What is required:
Line by line, the entries below are to be reproduced unaltered.

Collected data
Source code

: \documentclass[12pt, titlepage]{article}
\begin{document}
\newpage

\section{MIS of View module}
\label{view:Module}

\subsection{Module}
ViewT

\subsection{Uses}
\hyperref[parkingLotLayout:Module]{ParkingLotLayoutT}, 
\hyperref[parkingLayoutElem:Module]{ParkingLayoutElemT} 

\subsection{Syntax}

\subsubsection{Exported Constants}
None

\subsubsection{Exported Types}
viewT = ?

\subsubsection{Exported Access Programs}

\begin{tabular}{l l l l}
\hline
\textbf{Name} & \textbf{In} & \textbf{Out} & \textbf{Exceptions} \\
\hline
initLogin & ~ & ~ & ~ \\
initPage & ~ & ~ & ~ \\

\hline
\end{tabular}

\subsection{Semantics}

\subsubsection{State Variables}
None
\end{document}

Answer space:
Source code

: \documentclass[12pt, titlepage]{article}
\begin{document}
\newpage

\section{MIS of View module}
\label{view:Module}

\subsection{Module}
ViewT

\subsection{Uses}
\hyperref[parkingLotLayout:Module]{ParkingLotLayoutT}, 
\hyperref[parkingLayoutElem:Module]{ParkingLayoutElemT} 

\subsection{Syntax}

\subsubsection{Exported Constants}
None

\subsubsection{Exported Types}
viewT = ?

\subsubsection{Exported Access Programs}

\begin{tabular}{l l l l}
\hline
\textbf{Name} & \textbf{In} & \textbf{Out} & \textbf{Exceptions} \\
\hline
initLogin & ~ & ~ & ~ \\
initPage & ~ & ~ & ~ \\

\hline
\end{tabular}

\subsection{Semantics}

\subsubsection{State Variables}
None
\end{document}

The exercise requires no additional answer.